Four Kenyan sorcerers from the Ukunda region claimed that they had

met with Mourinho in a secret place

just before arriving in Madrid.

"He asked us to help him succeed in his new job," shaman Mzee Makthub told AFP.

The Portuguese acknowledged having been on vacation at a resort in Mombasa, but denied the sorcerers through his spokesman, Eladio Paramés: "He is deeply Catholic and believes in God, (...) in work and not in miracles of any sorcerer".

Dimitry Seluk, Yaya Touré's Turkish representative, used social networks to summon the "African shamans", and to launch "a curse" on Guardiola

so that he would not win the Champions League again

, for the treatment he had given to his represented during his time at City.

That was in 2018. Months after his tweet, City lost a Champions League match against Olympique de Lyon and Seluk posted a drawing of Yaya Touré in traditional African dress pricking a Pep voodoo doll.

The Cameroonian soccer player, Bernard Tchoutang, told the French program SFRSport 'Vestiari', how in the 2000 African Cup an 18-year-old Eto'o, with whom the coach did not count,

managed to start and score in the final

against Nigeria: "We had a ritual before breakfast. We always greeted each other. Eto'o always arrived last. Then he leaves one, two, three, four, five and six people without saying hello. And he goes for Job. He catches him He shakes his hand like this and greets him: Hello Job. Two hours later we go to the bus to go to training. And Job is not there, nobody understands anything. Let's see and Job is sick in bed, he has diarrhea!... It's not possible".

Eto'o felt terrible that Bernard told that, and reacted harshly on social networks: "Hate is a feeling that can only exist in the absence of any intelligence"

Drawing that the representative of Touré Yaya posted on the networks against Pep.

Didier Drogba says that in the Ivory Coast team they warded off evil spirits with ceremonies in cemeteries.

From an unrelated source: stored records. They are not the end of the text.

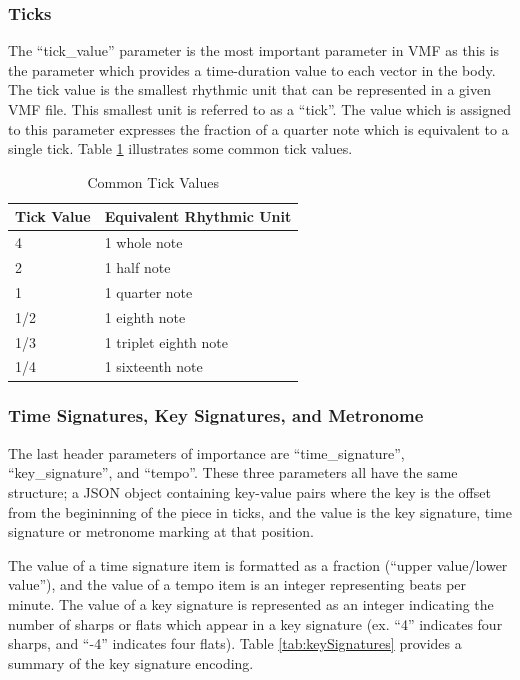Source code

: \subsubsection{Ticks}

The ``tick\_value'' parameter is the most important parameter in VMF as this is the parameter which provides a time-duration value to each vector in the body. The tick value is the smallest rhythmic unit that can be represented in a given VMF file. This smallest unit is referred to as a ``tick''. The value which is assigned to this parameter expresses the fraction of a quarter note which is equivalent to a single tick. Table \ref{tab:tickValues} illustrates some common tick values.

\begin{table}[ht]
  \centering
  \begin{tabular}{ll}
  Tick Value & Equivalent Rhythmic Unit \\ \hline
  4          & 1 whole note             \\
  2          & 1 half note              \\
  1          & 1 quarter note           \\
  1/2        & 1 eighth note            \\
  1/3        & 1 triplet eighth note    \\
  1/4        & 1 sixteenth note        
  \end{tabular}
  \caption{Common Tick Values}
  \label{tab:tickValues}
\end{table}

\subsubsection{Time Signatures, Key Signatures, and Metronome}

The last header parameters of importance are ``time\_signature'', ``key\_signature'', and ``tempo''. These three parameters all have the same structure; a JSON object containing key-value pairs where the key is the offset from the begininning of the piece in ticks, and the value is the key signature, time signature or metronome marking at that position.

The value of a time signature item is formatted as a fraction (``upper value/lower value''), and the value of a tempo item is an integer representing beats per minute. The value of a key signature is represented as an integer indicating the number of sharps or flats which appear in a key signature (ex. ``4'' indicates four sharps, and ``-4'' indicates four flats). Table \ref{tab:keySignatures} provides a summary of the key signature encoding.

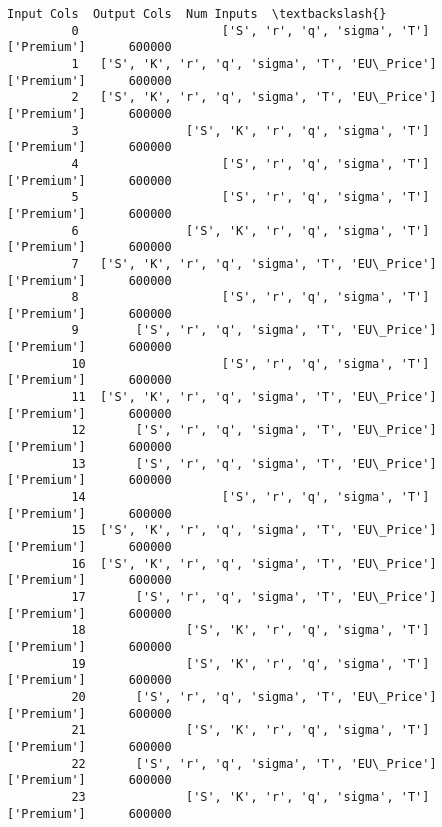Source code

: \documentclass[11pt]{article}
\begin{document}
\begin{Verbatim}[commandchars=\\\{\}]
                                                 Input Cols  Output Cols  Num Inputs  \textbackslash{}
         0                    ['S', 'r', 'q', 'sigma', 'T']  ['Premium']      600000   
         1   ['S', 'K', 'r', 'q', 'sigma', 'T', 'EU\_Price']  ['Premium']      600000   
         2   ['S', 'K', 'r', 'q', 'sigma', 'T', 'EU\_Price']  ['Premium']      600000   
         3               ['S', 'K', 'r', 'q', 'sigma', 'T']  ['Premium']      600000   
         4                    ['S', 'r', 'q', 'sigma', 'T']  ['Premium']      600000   
         5                    ['S', 'r', 'q', 'sigma', 'T']  ['Premium']      600000   
         6               ['S', 'K', 'r', 'q', 'sigma', 'T']  ['Premium']      600000   
         7   ['S', 'K', 'r', 'q', 'sigma', 'T', 'EU\_Price']  ['Premium']      600000   
         8                    ['S', 'r', 'q', 'sigma', 'T']  ['Premium']      600000   
         9        ['S', 'r', 'q', 'sigma', 'T', 'EU\_Price']  ['Premium']      600000   
         10                   ['S', 'r', 'q', 'sigma', 'T']  ['Premium']      600000   
         11  ['S', 'K', 'r', 'q', 'sigma', 'T', 'EU\_Price']  ['Premium']      600000   
         12       ['S', 'r', 'q', 'sigma', 'T', 'EU\_Price']  ['Premium']      600000   
         13       ['S', 'r', 'q', 'sigma', 'T', 'EU\_Price']  ['Premium']      600000   
         14                   ['S', 'r', 'q', 'sigma', 'T']  ['Premium']      600000   
         15  ['S', 'K', 'r', 'q', 'sigma', 'T', 'EU\_Price']  ['Premium']      600000   
         16  ['S', 'K', 'r', 'q', 'sigma', 'T', 'EU\_Price']  ['Premium']      600000   
         17       ['S', 'r', 'q', 'sigma', 'T', 'EU\_Price']  ['Premium']      600000   
         18              ['S', 'K', 'r', 'q', 'sigma', 'T']  ['Premium']      600000   
         19              ['S', 'K', 'r', 'q', 'sigma', 'T']  ['Premium']      600000   
         20       ['S', 'r', 'q', 'sigma', 'T', 'EU\_Price']  ['Premium']      600000   
         21              ['S', 'K', 'r', 'q', 'sigma', 'T']  ['Premium']      600000   
         22       ['S', 'r', 'q', 'sigma', 'T', 'EU\_Price']  ['Premium']      600000   
         23              ['S', 'K', 'r', 'q', 'sigma', 'T']  ['Premium']      600000   
         

\end{Verbatim}
\end{document}
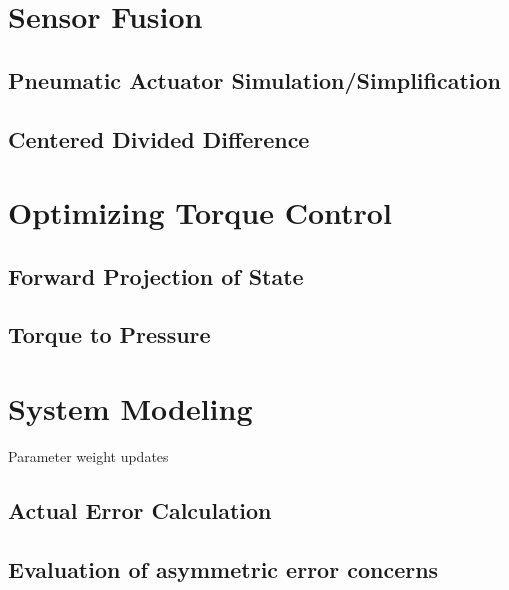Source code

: \section{Sensor Fusion}

\subsection{Pneumatic Actuator Simulation/Simplification}

\subsection{Centered Divided Difference}

\section{Optimizing Torque Control}

\subsection{Forward Projection of State}

\subsection{Torque to Pressure}

\section{System Modeling}

Parameter weight updates

\subsection{Actual Error Calculation}

\subsection{Evaluation of asymmetric error concerns}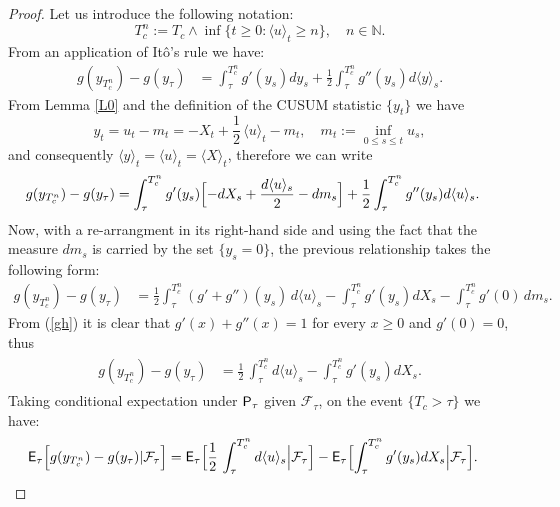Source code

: \documentclass[11pt,reqno]{amsart}
\theoremstyle{remark}
\begin{document}
\begin{proof}
Let us introduce the following notation:
$${T_{c}^{n}} :={T_{c}} \wedge \inf\{t \geq 0: \langle u \rangle_{t} \geq n\}, \quad n \in \mathbb{N}.$$
From an application of It\^{o}'s rule we have:
\begin{align*} 
g(y_{T_{c}^{n}})-g(y_{\tau}) &= \int_{\tau}^{T_{c}^{n}} g'(y_{s}) dy_{s} + \frac{1}{2} \int_{\tau}^{T_{c}^{n}} g''(y_{s}) d\langle y \rangle_{s}.
\end{align*}
From Lemma \ref{L0} and the definition of the CUSUM statistic $\{y_{t}\}$ we have  
$$y_{t}= u_{t}-m_{t}= -X_{t}+ \frac{1}{2} \, \langle u \rangle_{t} -  m_{t}, \quad m_{t}:=\inf_{0 \leq s \leq t} u_{s},$$
and consequently $\langle y \rangle_{t}=  \langle u \rangle_{t}=  \langle X \rangle_{t}$, therefore we can write 
\begin{align*} 
g(y_{T_{c}^{n}})-g(y_{\tau}) &= \int_{\tau}^{T_{c}^{n}} g'(y_{s}) \Bigl[-dX_{s}+ \frac{d\langle u \rangle_{s}}{2} - dm_{s}\Bigr]+ \frac{1}{2} \int_{\tau}^{T_{c}^{n}} g''(y_{s}) d\langle u \rangle_{s}. 
\end{align*}
Now, with a re-arrangment in its right-hand side and using the fact that the measure $dm_{s}$ is carried by the set $\{y_{s}=0\}$,  
the previous relationship takes the following form:
\begin{align*}
g(y_{T_{c}^{n}})-g(y_{\tau}) &= \frac{1}{2}  \int_{\tau}^{T_{c}^{n}} (g'+g'')(y_{s}) \,  d\langle u \rangle_{s} -\int_{\tau}^{T_{c}^{n}} g'(y_{s}) dX_{s} - \int_{\tau}^{T_{c}^{n}} g'(0) \,dm_{s}.
\end{align*}
From (\ref{gh}) it is clear that $g'(x)+g''(x)=1$ for every $x \geq 0$ and $g'(0)=0$, thus
\begin{align*}
\begin{split}
g(y_{T_{c}^{n}})-g(y_{\tau}) &= \frac{1}{2} \, \int_{\tau}^{T_{c}^{n}} d\langle u \rangle_{s} -\int_{\tau}^{T_{c}^{n}} g'(y_{s}) dX_{s}.
\end{split}
\end{align*}
Taking conditional expectation under ${{\sf P}}_{\tau}$ given ${\mathcal{F}}_{\tau}$, on the event $\{{T_{c}} > \tau\}$ we have:
\begin{align} \label{uuu}
{{\sf E}}_{\tau} \Bigl[g(y_{T_{c}^{n}})-g(y_{\tau})|{\mathcal{F}}_{\tau} \Bigr] &= {{\sf E}}_{\tau} \Bigl[ \frac{1}{2} \, \int_{\tau}^{T_{c}^{n}} d\langle u \rangle_{s} \Big| {\mathcal{F}}_{\tau} \Bigr] - {{\sf E}}_{\tau} \Bigl[\int_{\tau}^{T_{c}^{n}} g'(y_{s}) dX_{s} \Big| {\mathcal{F}}_{\tau} \Bigr].
\end{align}

\end{proof}
\end{document}
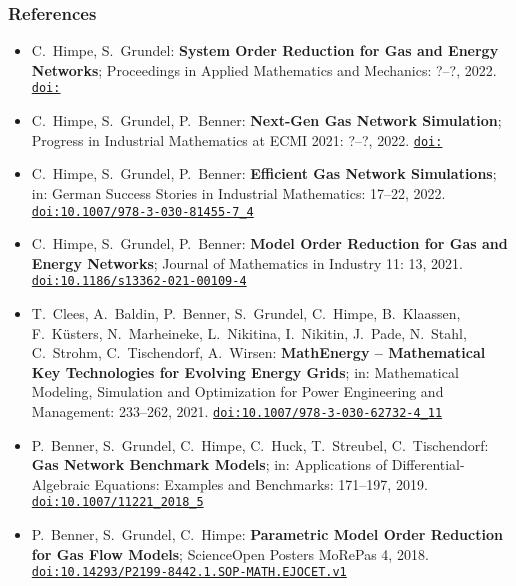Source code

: \documentclass[%
aspectratio=43 %
,table %
]{beamer}
\begin{document}
\begin{frame}\frametitle{References}

\scriptsize

\begin{itemize}

 \item C.~Himpe, S.~Grundel: \textbf{System Order Reduction for Gas and Energy Networks}; Proceedings in Applied Mathematics and Mechanics: ?--?, 2022. \href{https://doi.org/}{\texttt{doi:}}

 \item C.~Himpe, S.~Grundel, P.~Benner: \textbf{Next-Gen Gas Network Simulation}; Progress in Industrial Mathematics at ECMI 2021: ?--?, 2022. \href{https://doi.org/}{\texttt{doi:}}

 \item C.~Himpe, S.~Grundel, P.~Benner: \textbf{Efficient Gas Network Simulations}; in: German Success Stories in Industrial Mathematics: 17--22, 2022. \href{https://doi.org/10.1007/978-3-030-81455-7\_4}{\texttt{doi:10.1007/978-3-030-81455-7\_4}}

 \item C.~Himpe, S.~Grundel, P.~Benner: \textbf{Model Order Reduction for Gas and Energy Networks}; Journal of Mathematics in Industry 11: 13, 2021. \href{https://doi.org/10.1186/s13362-021-00109-4}{\texttt{doi:10.1186/s13362-021-00109-4}}

 \item T.~Clees, A.~Baldin, P.~Benner, S.~Grundel, C.~Himpe, B.~Klaassen, F.~Küsters, N.~Marheineke, L.~Nikitina, I.~Nikitin, J.~Pade, N.~Stahl, C.~Strohm, C.~Tischendorf, A.~Wirsen: \textbf{MathEnergy – Mathematical Key Technologies for Evolving Energy Grids}; in: Mathematical Modeling, Simulation and Optimization for Power Engineering and Management: 233--262, 2021. \href{https://doi.org/10.1007/978-3-030-62732-4\_11}{\texttt{doi:10.1007/978-3-030-62732-4\_11}} 

 \item P.~Benner, S.~Grundel, C.~Himpe, C.~Huck, T.~Streubel, C.~Tischendorf: \textbf{Gas Network Benchmark Models}; in: Applications of Differential-Algebraic Equations: Examples and Benchmarks: 171--197, 2019. \href{https://doi.org/10.1007/11221\_2018\_5}{\texttt{doi:10.1007/11221\_2018\_5}}

 \item P.~Benner, S.~Grundel, C.~Himpe: \textbf{Parametric Model Order Reduction for Gas Flow Models}; ScienceOpen Posters MoRePas 4, 2018. \href{https://doi.org/10.14293/P2199-8442.1.SOP-MATH.EJOCET.v1}{\texttt{doi:10.14293/P2199-8442.1.SOP-MATH.EJOCET.v1}}

\end{itemize}

\end{frame}
\end{document}

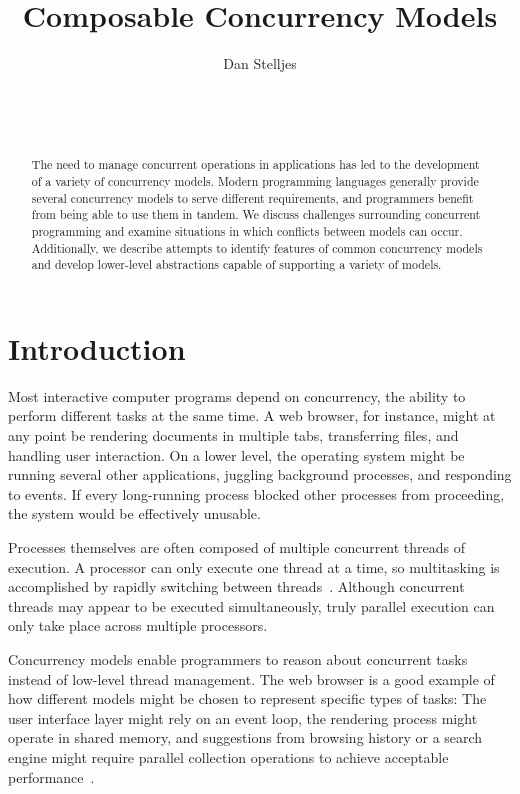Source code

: \documentclass{sig-alternate}
\author{
\alignauthor{}
Dan Stelljes\\
  \affaddr{Division of Science and Mathematics}\\
  \affaddr{University of Minnesota, Morris}\\
  \affaddr{Morris, Minnesota, USA 56267}\\
  \email{stell124@morris.umn.edu}
}
\title{Composable Concurrency Models}
\begin{document}
\maketitle

\begin{abstract}

The need to manage concurrent operations in applications has led to the development of a variety of concurrency models. Modern programming languages generally provide several concurrency models to serve different requirements, and programmers benefit from being able to use them in tandem. We discuss challenges surrounding concurrent programming and examine situations in which conflicts between models can occur. Additionally, we describe attempts to identify features of common concurrency models and develop lower-level abstractions capable of supporting a variety of models.

\end{abstract}

\section{Introduction}

Most interactive computer programs depend on concurrency, the ability to perform different tasks at the same time. A web browser, for instance, might at any point be rendering documents in multiple tabs, transferring files, and handling user interaction. On a lower level, the operating system might be running several other applications, juggling background processes, and responding to events. If every long-running process blocked other processes from proceeding, the system would be effectively unusable.

Processes themselves are often composed of multiple concurrent threads of execution. A processor can only execute one thread at a time, so multitasking is accomplished by rapidly switching between threads~\cite{Liu1973}. Although concurrent threads may appear to be executed simultaneously, truly parallel execution can only take place across multiple processors.

Concurrency models enable programmers to reason about concurrent tasks instead of low-level thread management. The web browser is a good example of how different models might be chosen to represent specific types of tasks: The user interface layer might rely on an event loop, the rendering process might operate in shared memory, and suggestions from browsing history or a search engine might require parallel collection operations to achieve acceptable performance~\cite{Marr2012}.
\end{document}
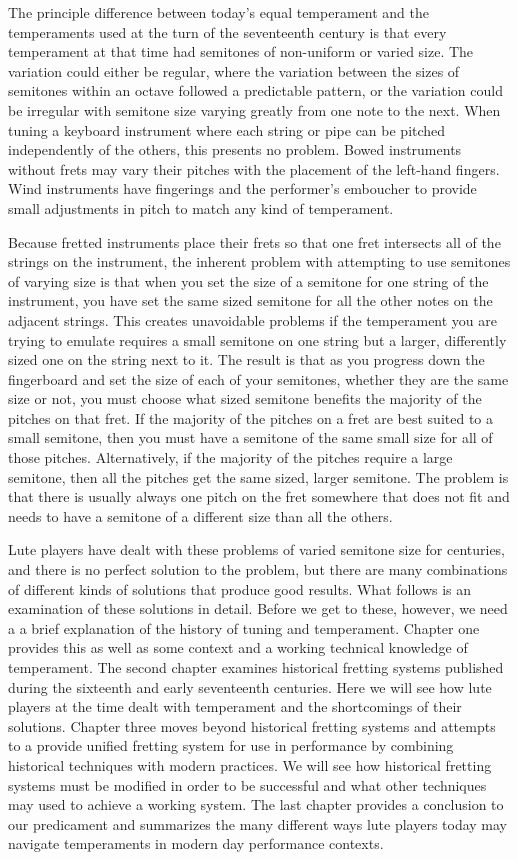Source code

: The principle difference between today's equal temperament and the temperaments used at
the turn of the seventeenth century is that every temperament at that time had
semitones of non-uniform or varied size.  The variation could either be regular, where
the variation between the sizes of semitones within an octave followed a predictable
pattern, or the variation could be irregular with semitone size varying greatly from
one note to the next. When tuning a keyboard instrument where each string or pipe can
be pitched independently of the others, this presents no problem.  Bowed instruments
without frets may vary their pitches with the placement of the left-hand fingers.  Wind
instruments have fingerings and the performer's emboucher to provide small adjustments
in pitch to match any kind of temperament.

Because fretted instruments place their frets so that one fret intersects all of the
strings on the instrument, the inherent problem with attempting to use semitones of
varying size is that when you set the size of a semitone for one string of the
instrument, you have set the same sized semitone for all the other notes on the
adjacent strings. This creates unavoidable problems if the temperament you are trying
to emulate requires a small semitone on one string but a larger, differently sized one
on the string next to it. The result is that as you progress down the fingerboard and
set the size of each of your semitones, whether they are the same size or not, you must
choose what sized semitone benefits the majority of the pitches on that fret. If the
majority of the pitches on a fret are best suited to a small semitone, then you must
have a semitone of the same small size for all of those pitches. Alternatively, if the
majority of the pitches require a large semitone, then all the pitches get the same
sized, larger semitone.  The problem is that there is usually always one pitch on the
fret somewhere that does not fit and needs to have a semitone of a different size than
all the others.

Lute players have dealt with these problems of varied semitone size for centuries, and
there is no perfect solution to the problem, but there are many combinations of
different kinds of solutions that produce good results. What follows is an examination
of these solutions in detail.  Before we get to these, however, we need a a brief
explanation of the history of tuning and temperament. Chapter one provides this as well
as some context and a working technical knowledge of temperament. The second chapter
examines historical fretting systems published during the sixteenth and early
seventeenth centuries. Here we will see how lute players at the time dealt with
temperament and the shortcomings of their solutions. Chapter three moves beyond
historical fretting systems and attempts to a provide unified fretting system for use
in performance by combining historical techniques with modern practices.  We will see
how historical fretting systems must be modified in order to be successful and what
other techniques may used to achieve a working system. The last chapter provides a
conclusion to our predicament and summarizes the many different ways lute players today
may navigate temperaments in modern day performance contexts.
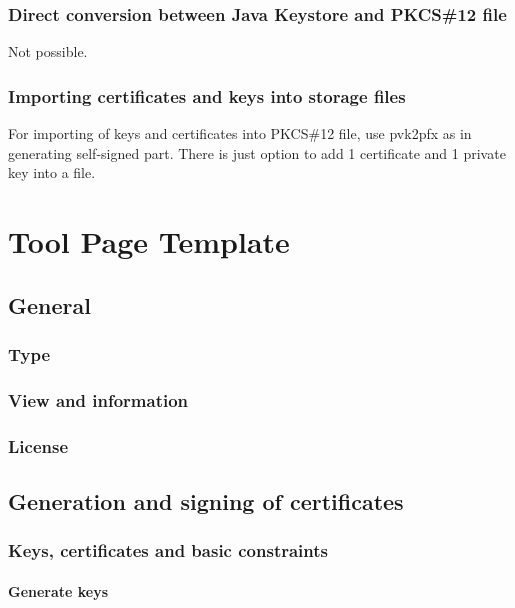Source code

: \documentclass[10pt, a4paper]{report}
\begin{document}
  \subsection{Direct conversion between Java Keystore and PKCS\#12 file}
Not possible.
  \subsection{Importing certificates and keys into storage files}
For importing of keys and certificates into PKCS\#12 file, use pvk2pfx as in generating self-signed part. There is just option to add 1 certificate and 1 private key into a file.

\chapter{Tool Page Template}

\section{General}

  \subsection{Type}
  
  \subsection{View and information}
  
  \subsection{License}

  
\section{Generation and signing of certificates}

  \subsection{Keys, certificates and basic constraints}
  
    \subsubsection{Generate keys}
    
\end{document}
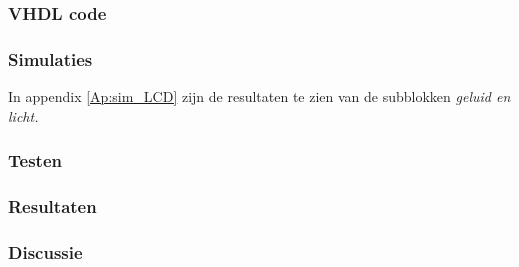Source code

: \subsubsection{VHDL code}

\subsubsection{Simulaties}
In appendix \ref{Ap:sim_LCD} zijn de resultaten te zien van de subblokken \it{geluid} en \it{licht}.

\subsubsection{Testen}

\subsubsection{Resultaten}

\subsubsection{Discussie}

Other times the sorcerers prepare concoctions or magical powders with bones and sacrificed animals.

Ochieng, a Kenyan goalkeeper, recounted that once when he entered the locker room he saw two people throwing powder on the players' clothes.

At the 2002 African Cup in Mali, teams were banned from wearing witches.

And in his semifinals, the legendary Espanyol goalkeeper

Thomas N'Kono

was violently arrested , accused of having thrown a 'gris-gris' onto the pitch, a bag full of hair, grass, leaves or bark.

Although the exclusivity of these rituals does not belong to African football.

In Latin America you are not scarce either.

In 2013, for example, during the Copa Libertadores, the police seized a cache of witchcraft in the hotel where

Ronaldinho

's Atlético Mineiro was staying : dolls, candles and bottles with the name of the Brazilian star, which were part of a ritual called 'payé' of Paraguayan sorcerers.